• LIST OF TASKS:
A – List every material that the Millennium Camera passage says the camera is made from.
B – Please write out the Millennium Camera passage word for word from "A concept image" to "next 1,000 years.".

• GIVEN PASSAGE:

════════════════════

Answer: A camera that takes a 1,000-year long-exposure photo.

A concept image showing the passage of time with multiple clock faces over an abstract background.
If it survives until 3024, the Millennium Camera will offer the future of humanity a glimpse of just how their landscape has changed over the last 1,000 years (if humans survive that long). An art/science project from experimental philosopher Jonathon Keats of the University of Arizona College of Fine Arts, the camera will take a long-exposure photo of a neighborhood in Tucson, Ariz., for the next 1,000 years.

If you’re thinking Keats needed to employ some pretty high-tech camera gear to pull this off, you’d be wrong. It actually is designed like the very first kind of camera invented, a pinhole camera, first created about 1,000 years ago. It consists of a thin sheet of 24-karat gold with a tiny hole punched in it at one end of a copper cylinder. At the back of the cylinder is a light-sensitive surface coated in thin layers of rose madder, an oil paint pigment.

The theory is that the small light exposure will slowly fade the pigment to different degrees based on the brightness of the objects in the image (mountains will fade slower than the sky, etc.). More permanent objects, like the landscape itself, will be clearer/sharper in the final image than things that moved or changed.

“Let's take a really dramatic case where all the housing is removed 500 years in the future,” Keats explained. “What will happen then is the mountains will be clear and sharp and opaque, and the housing will be ghostly. All change will be superimposed on one image that can be reconstructed layer by layer in terms of interpretation of the final image.” Assuming the camera, and someone to look at the image, survive that long.

════════════════════

• STORED DATA:
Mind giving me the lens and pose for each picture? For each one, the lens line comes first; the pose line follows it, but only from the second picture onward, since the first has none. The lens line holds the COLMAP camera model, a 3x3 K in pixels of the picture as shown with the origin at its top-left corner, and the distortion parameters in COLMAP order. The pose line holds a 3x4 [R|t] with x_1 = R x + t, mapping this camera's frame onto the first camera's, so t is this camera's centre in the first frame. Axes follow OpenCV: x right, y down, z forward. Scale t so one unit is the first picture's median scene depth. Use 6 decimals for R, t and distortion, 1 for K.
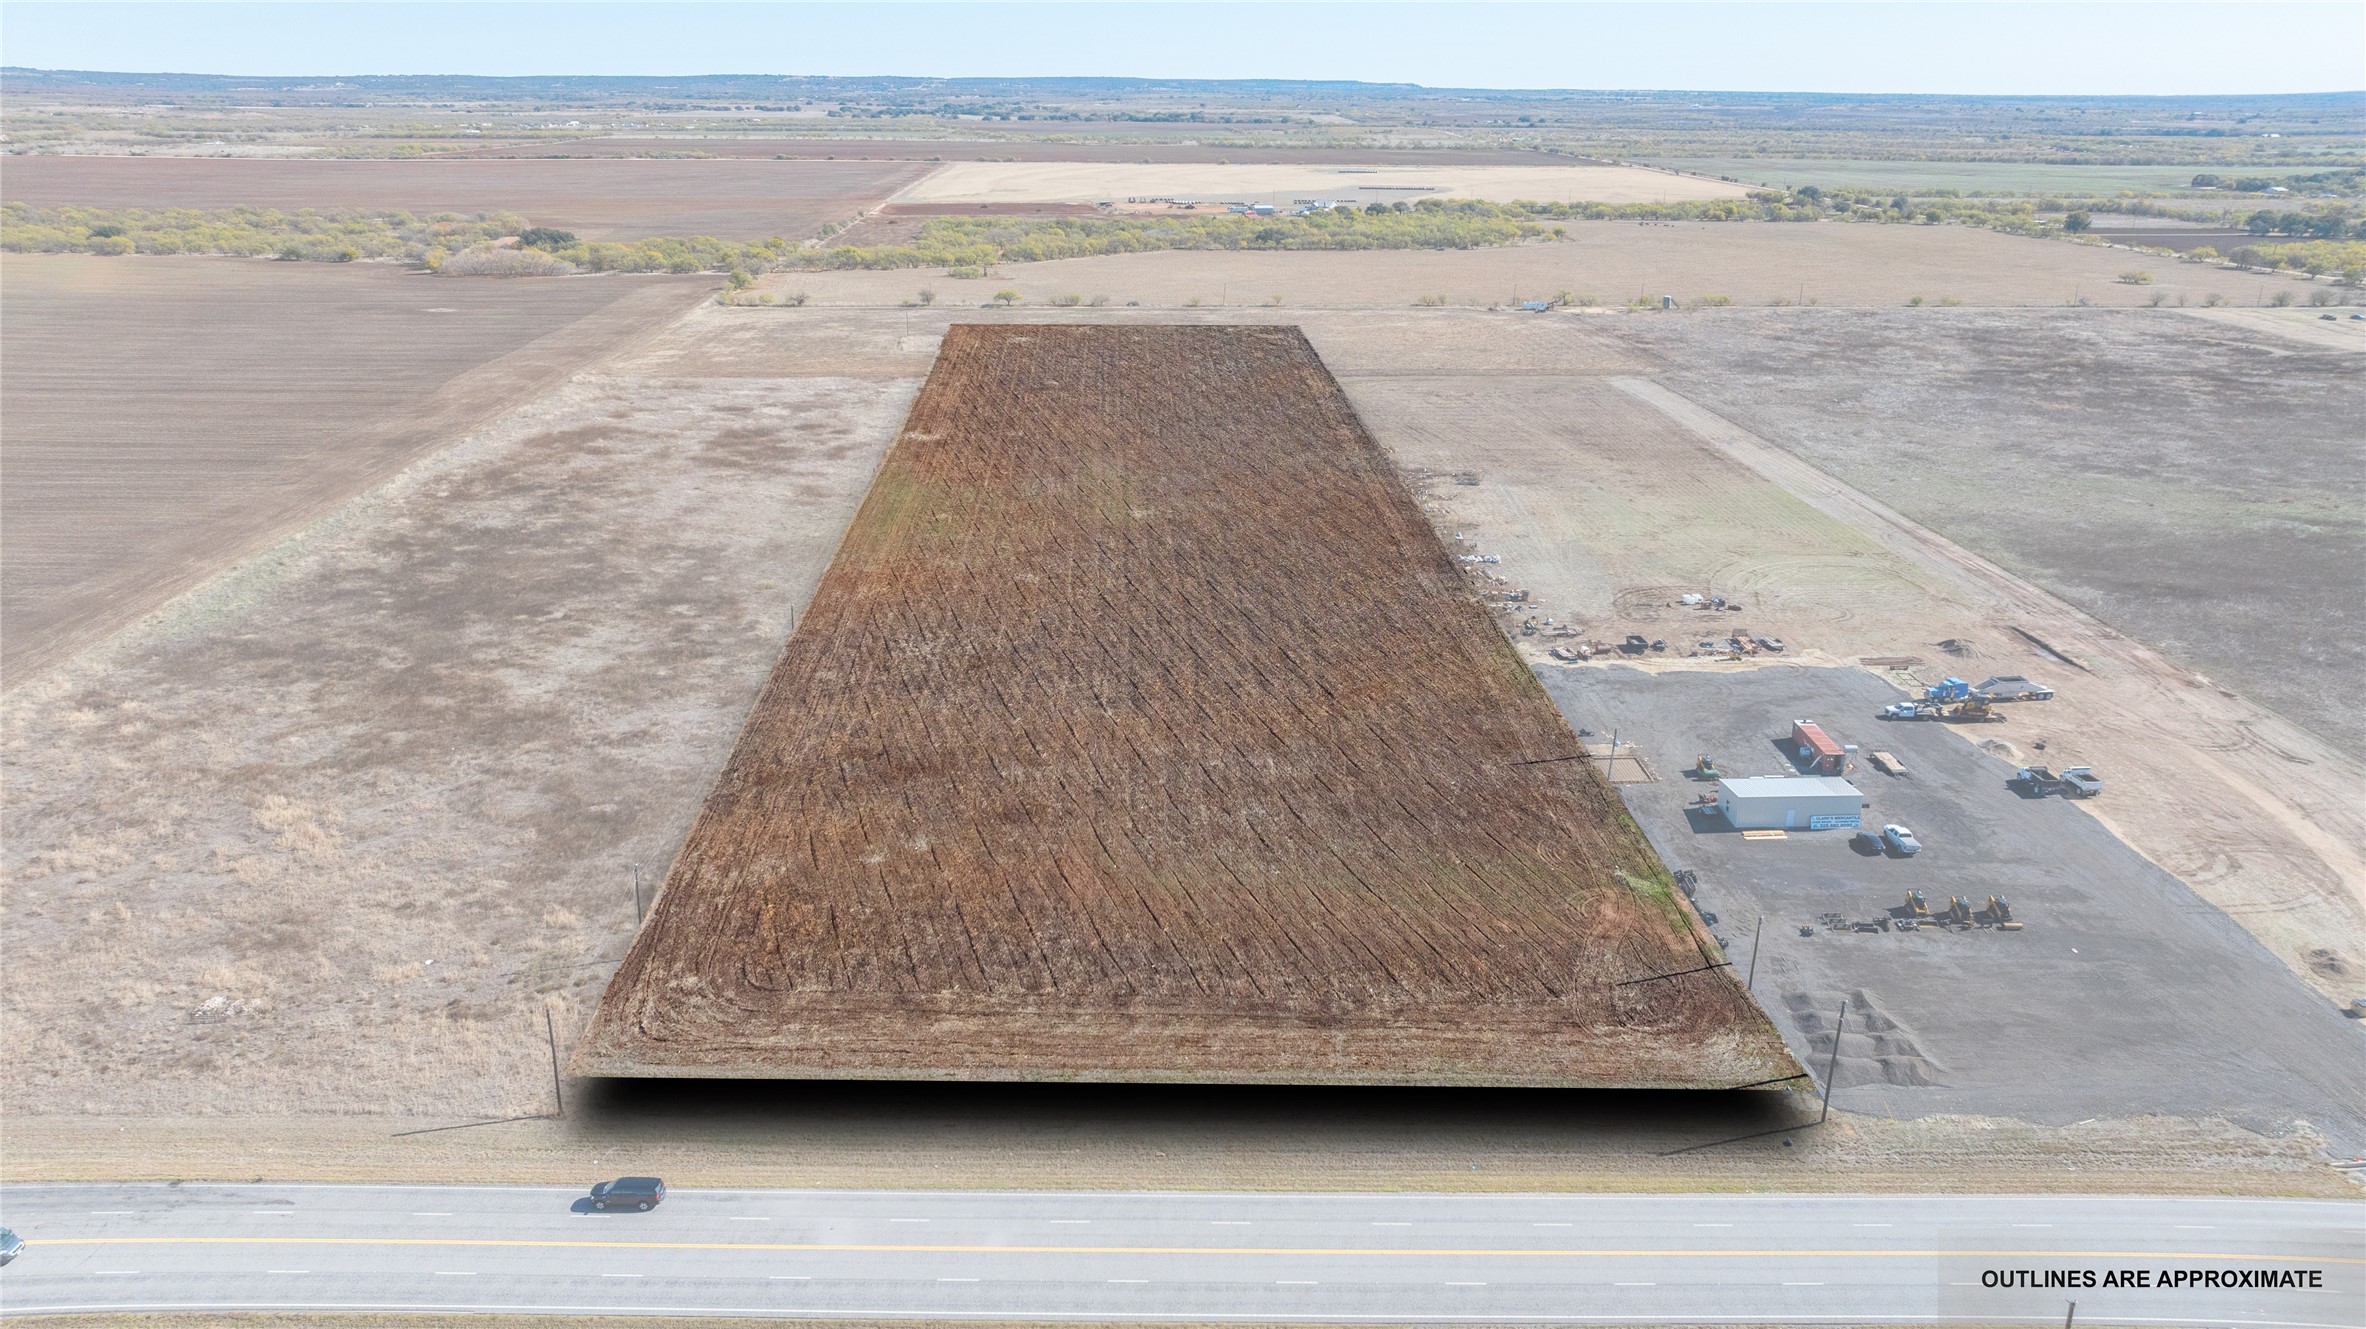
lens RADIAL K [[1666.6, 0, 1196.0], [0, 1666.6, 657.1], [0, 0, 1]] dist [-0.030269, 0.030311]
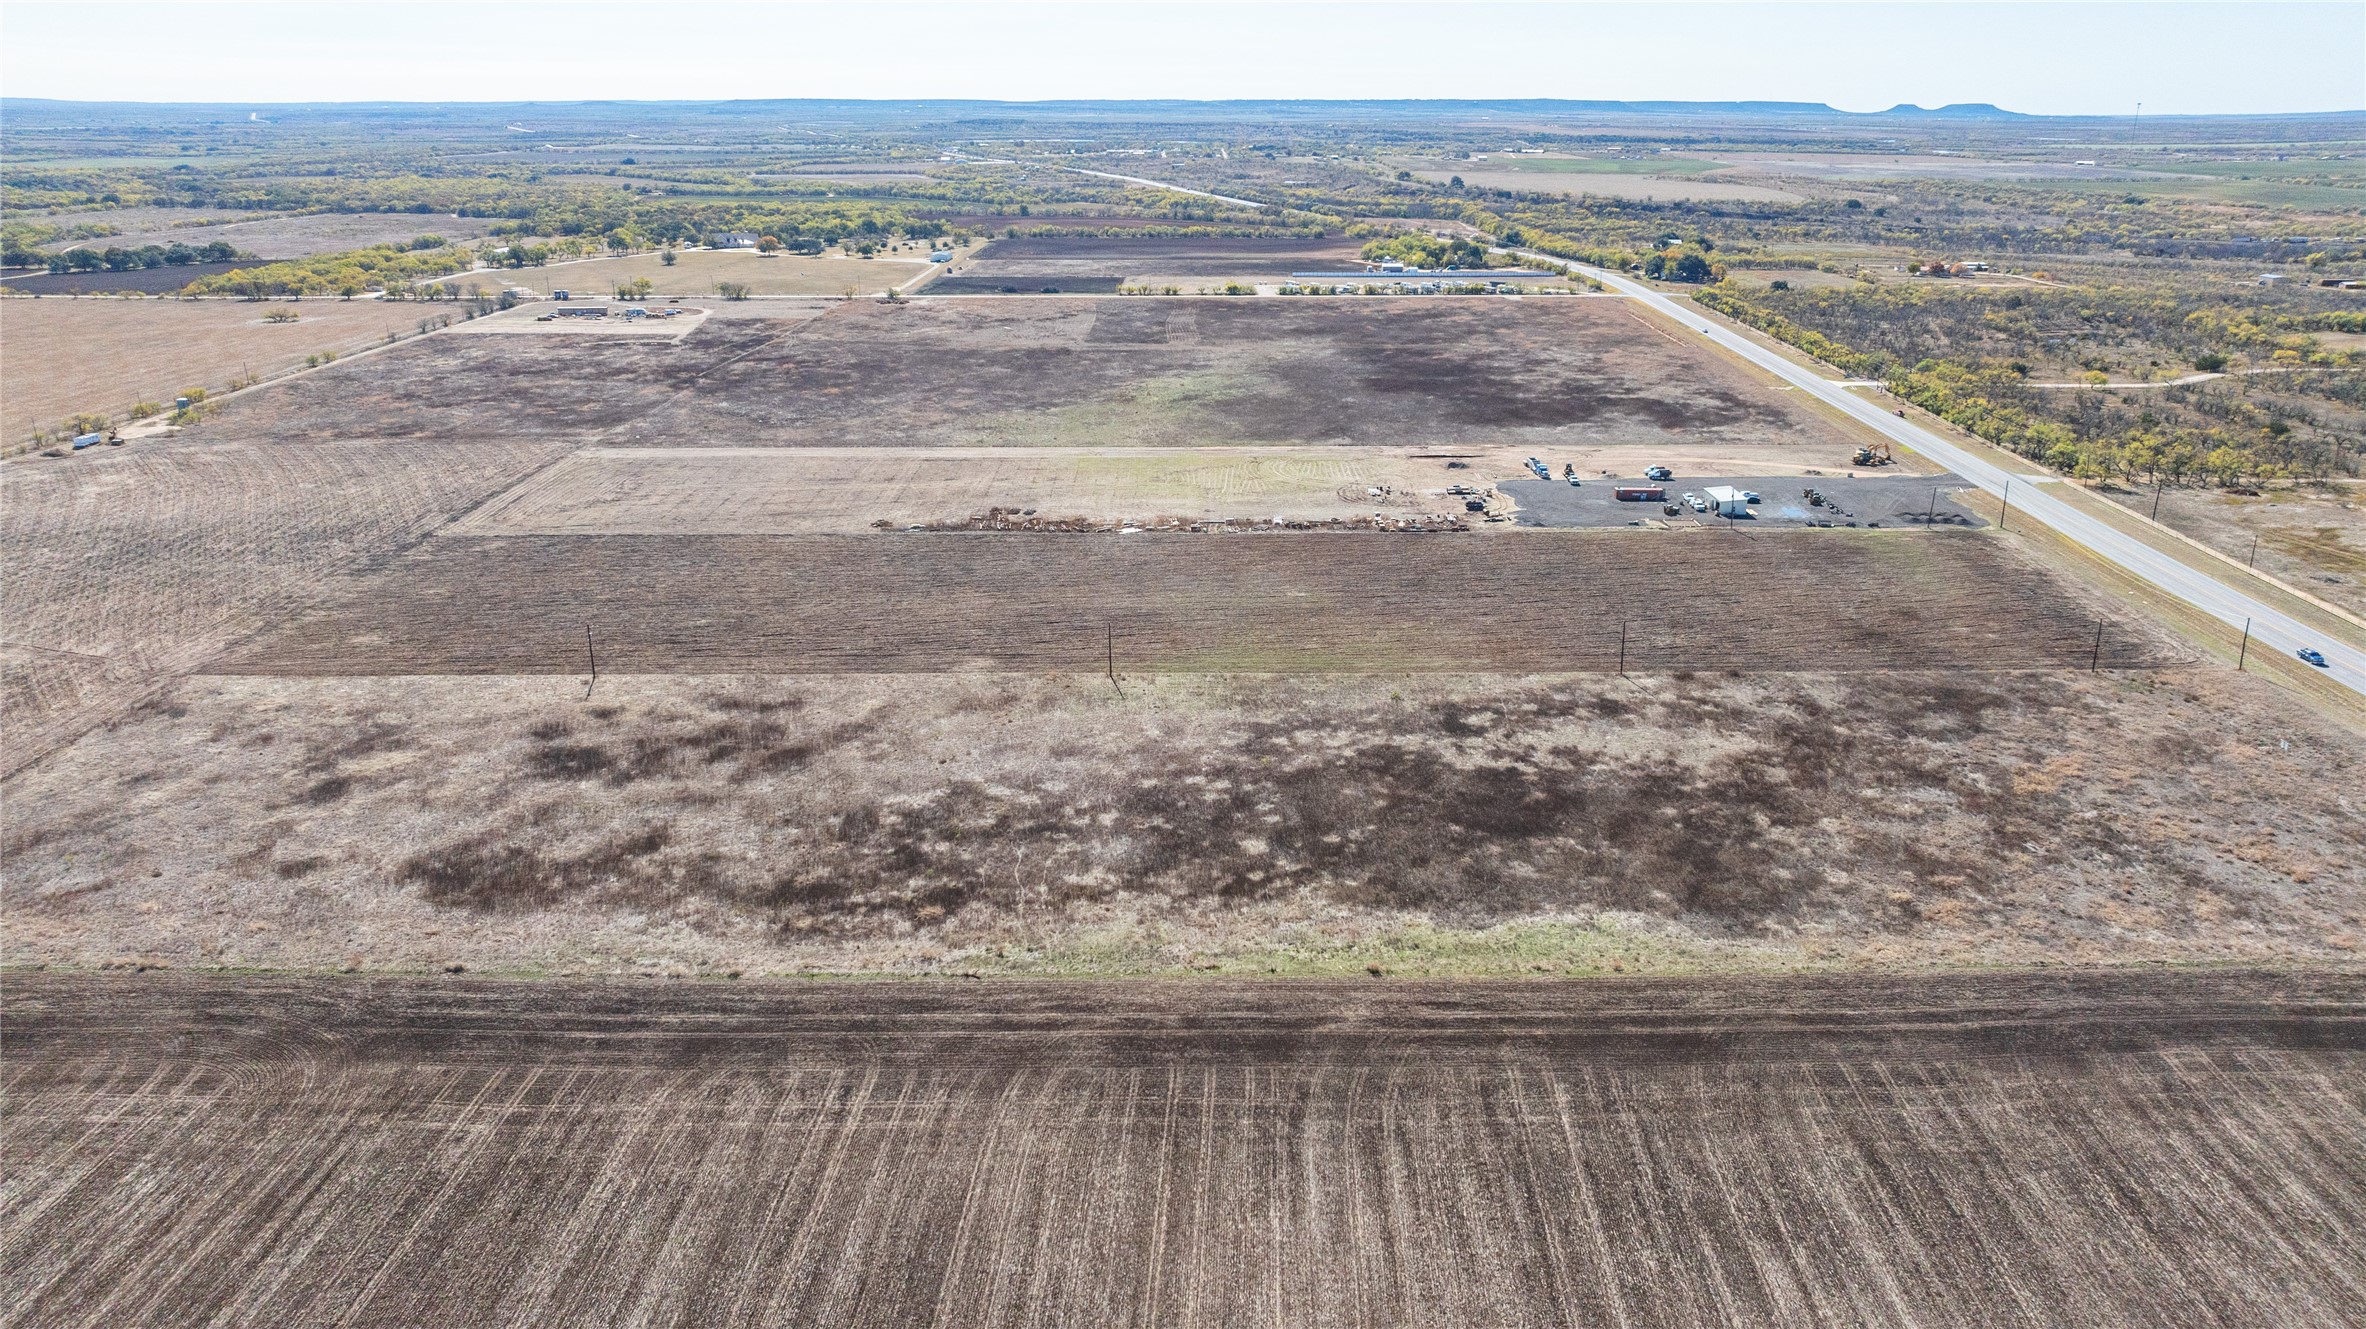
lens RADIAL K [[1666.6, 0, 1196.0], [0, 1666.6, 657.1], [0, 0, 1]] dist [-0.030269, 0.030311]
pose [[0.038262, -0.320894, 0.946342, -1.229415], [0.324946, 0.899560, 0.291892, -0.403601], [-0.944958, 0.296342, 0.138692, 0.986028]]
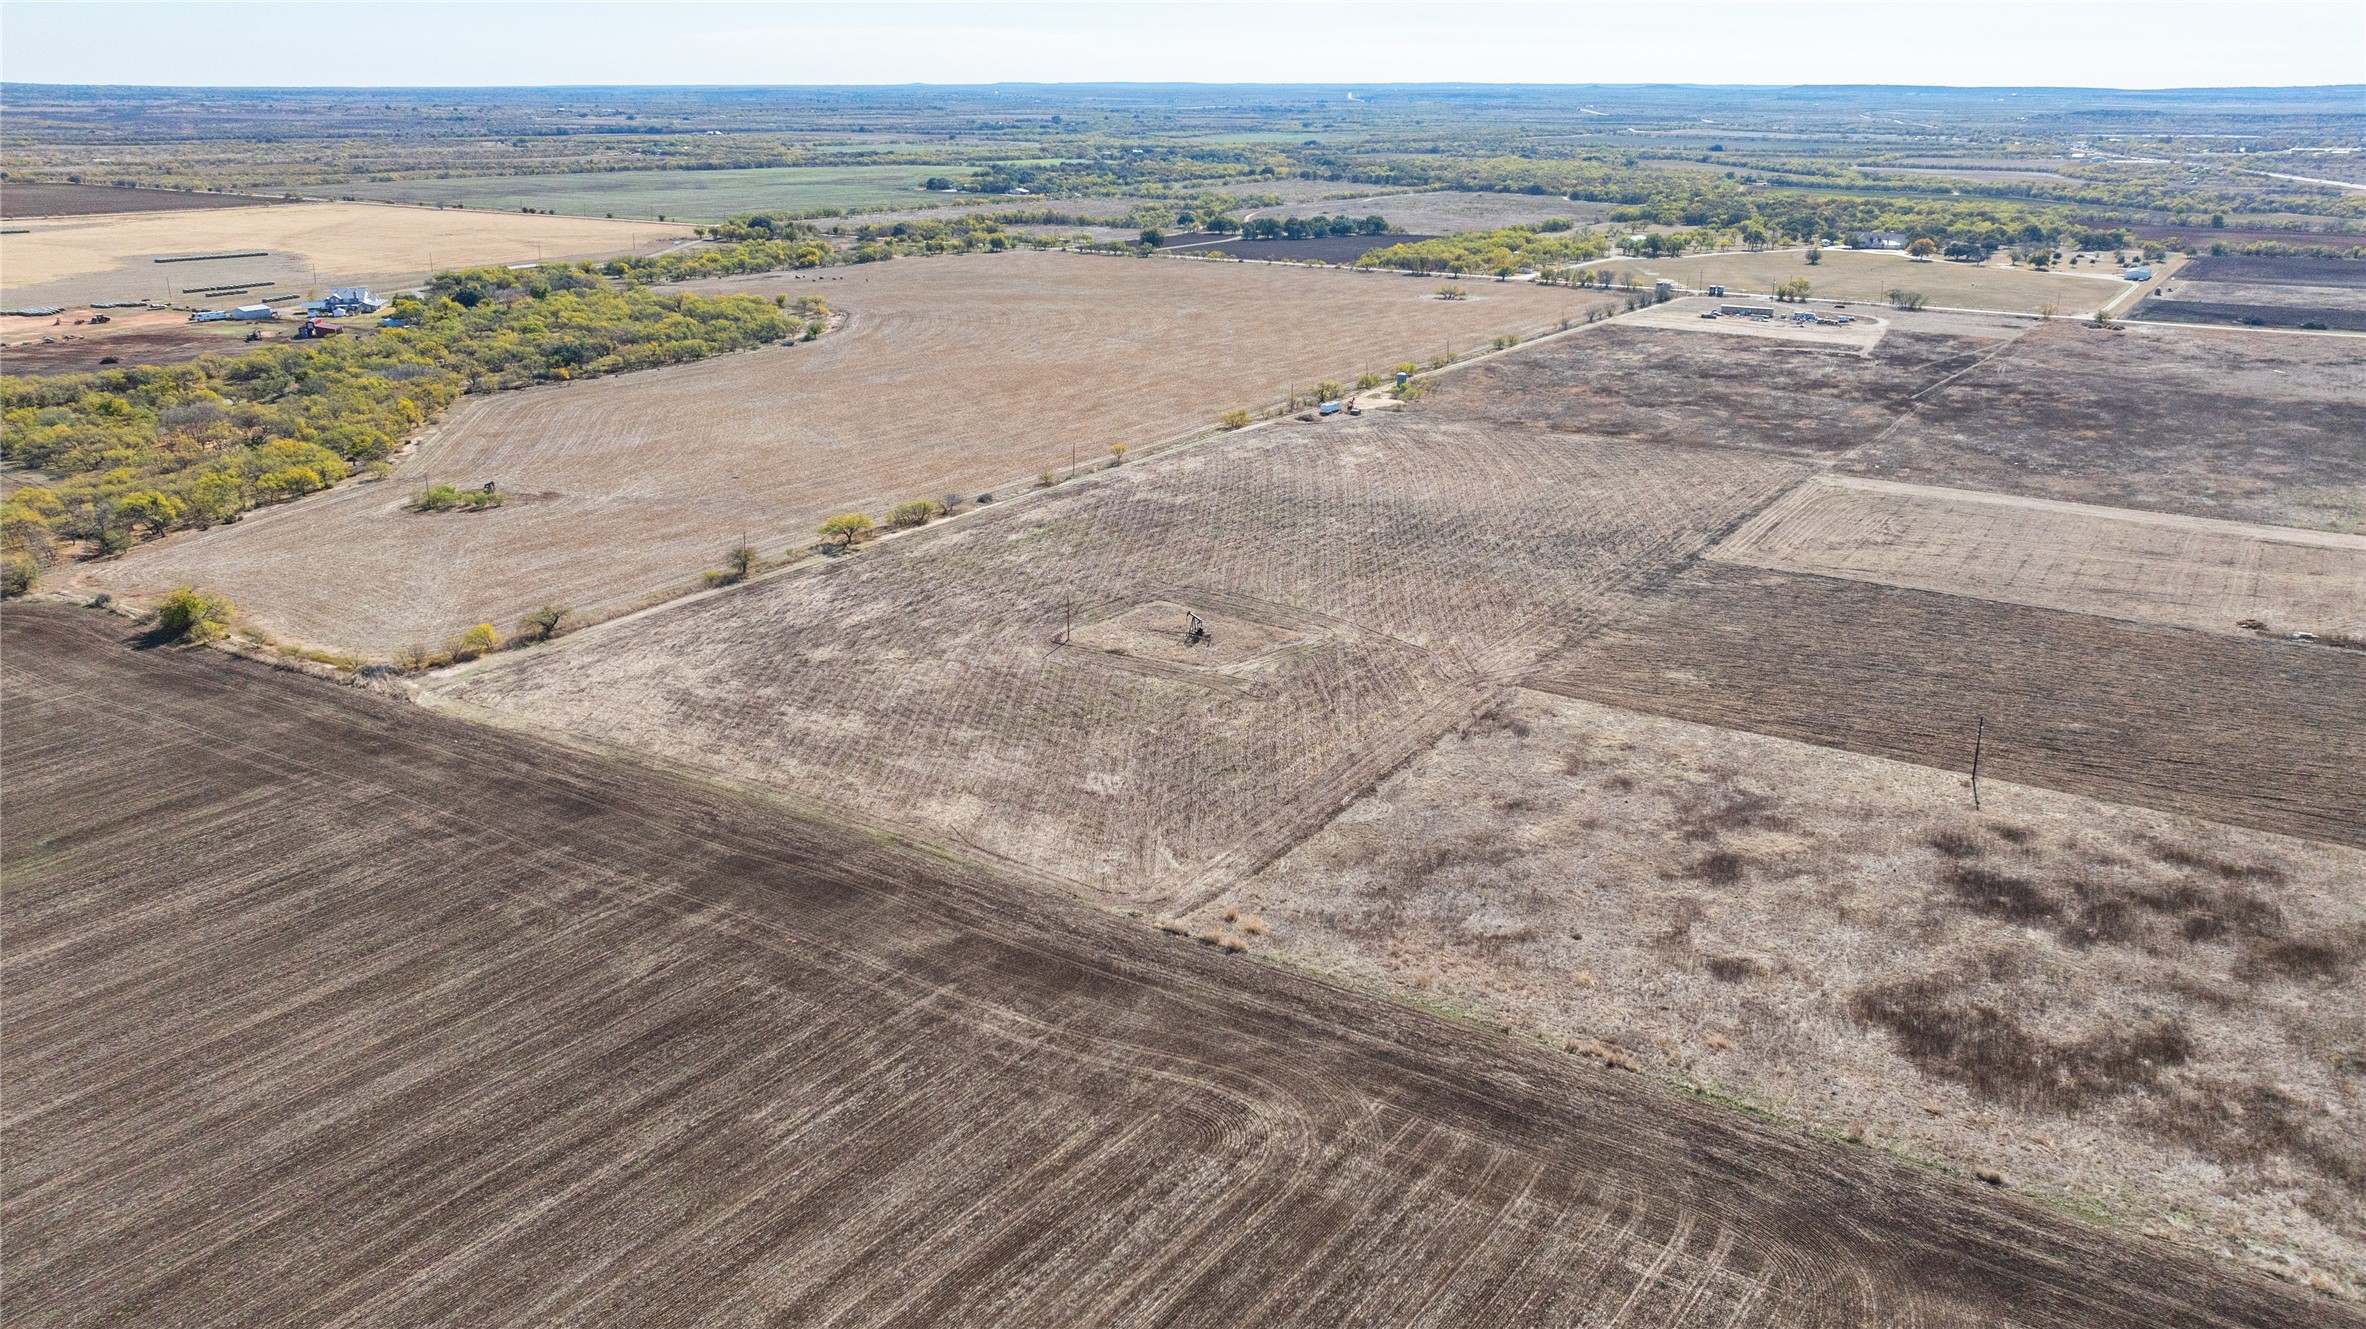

════════════════════

• OUTPUTS IN ORDER:
A –
- 24-karat gold (a thin sheet with a tiny hole punched in it)
- Copper (the cylinder)
- Rose madder, an oil paint pigment (coating the light-sensitive surface)

B –
A concept image showing the passage of time with multiple clock faces over an abstract background.
If it survives until 3024, the Millennium Camera will offer the future of humanity a glimpse of just how their landscape has changed over the last 1,000 years (if humans survive that long). An art/science project from experimental philosopher Jonathon Keats of the University of Arizona College of Fine Arts, the camera will take a long-exposure photo of a neighborhood in Tucson, Ariz., for the next 1,000 years.